** Opening Record extracts block **

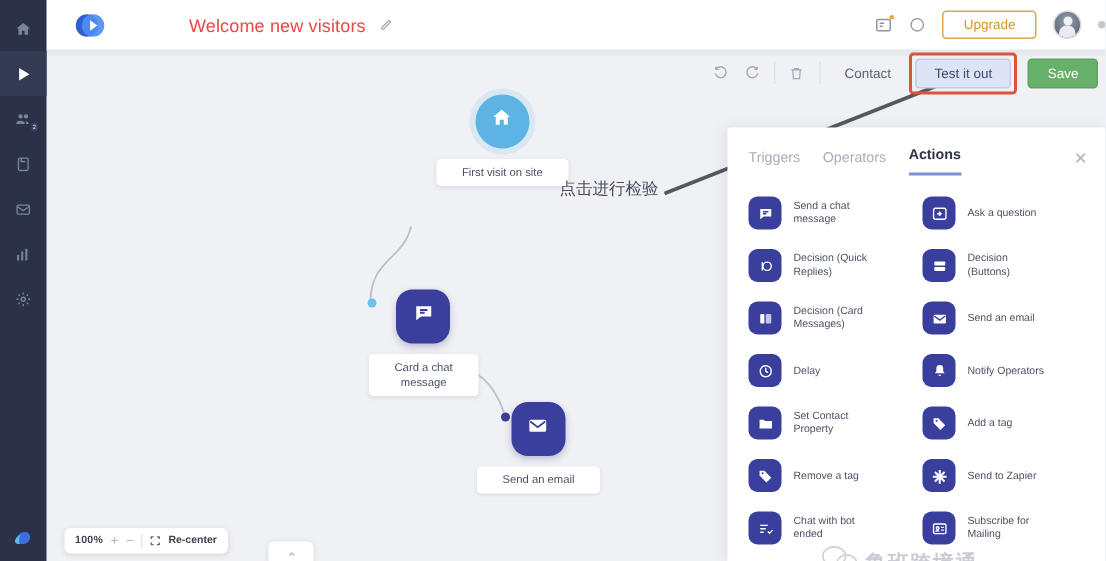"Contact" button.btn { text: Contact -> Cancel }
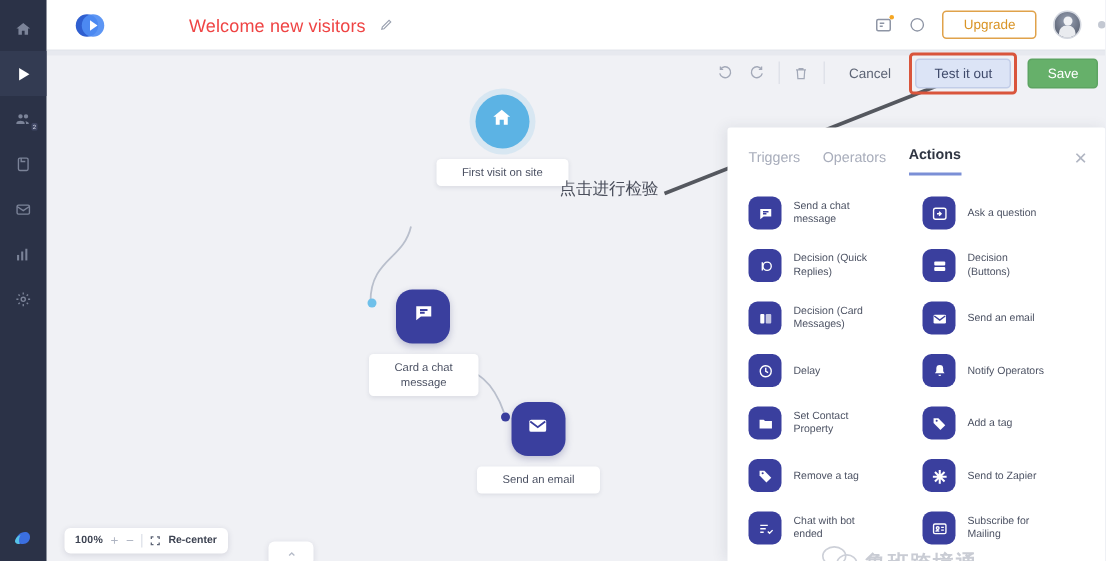"Test it out" span { text: Test -> Delay }
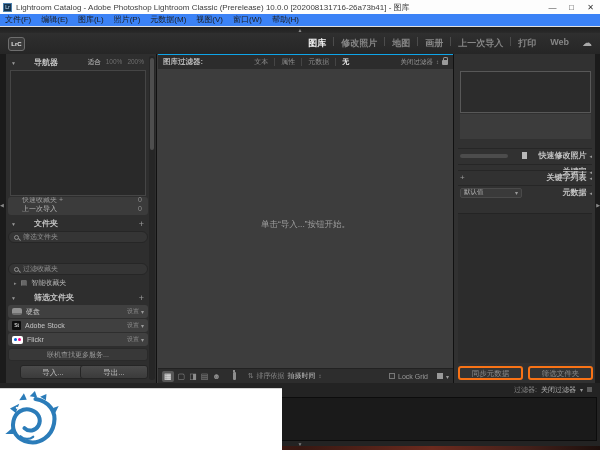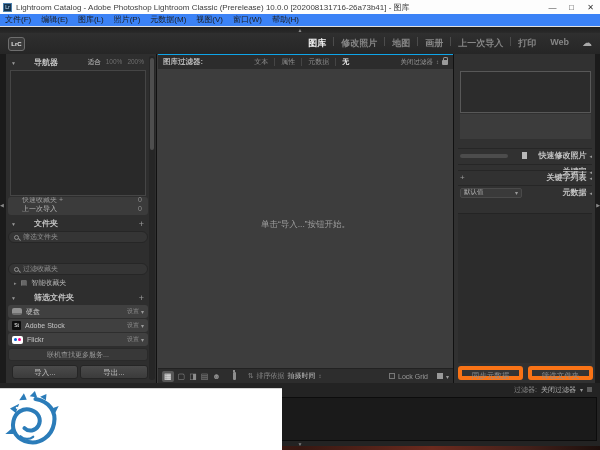"导入..." div.ie-btn { left: 12px -> 20px }
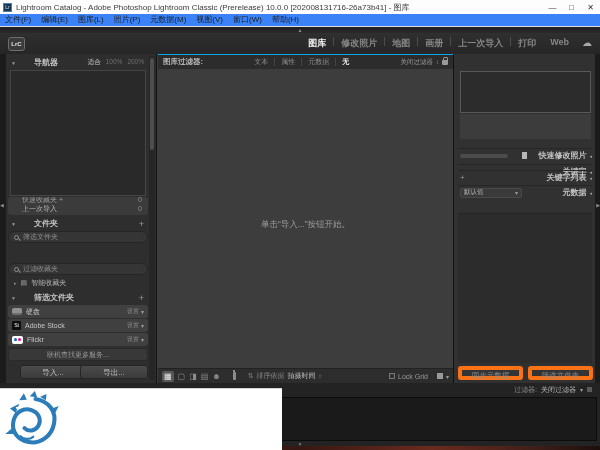"同步元数据" .sync-btn { border: 4px solid #f97316 -> 2px solid #f97316 }
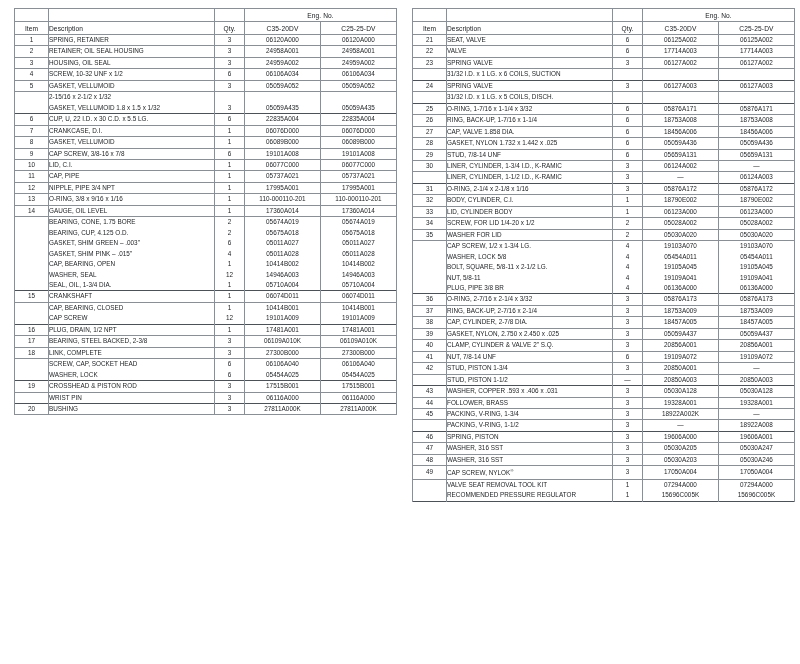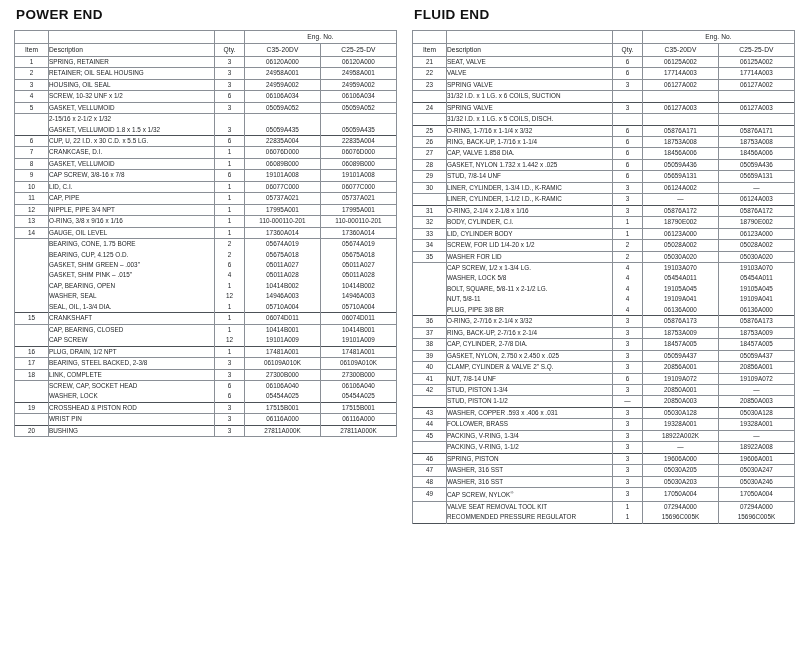"POWER END" div.panel-title { html: <div>POWER END</div> -> none }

** Closing Record extracts block **

Task statement:
Aside from the pictures, repeat the listing exactly.

Answer for the task:
"Contact" button.btn { text: Contact -> Cancel }
"Test it out" span { text: Test -> Delay }
"导入..." div.ie-btn { left: 12px -> 20px }
"同步元数据" .sync-btn { border: 4px solid #f97316 -> 2px solid #f97316 }
"POWER END" div.panel-title { html: <div>POWER END</div> -> none }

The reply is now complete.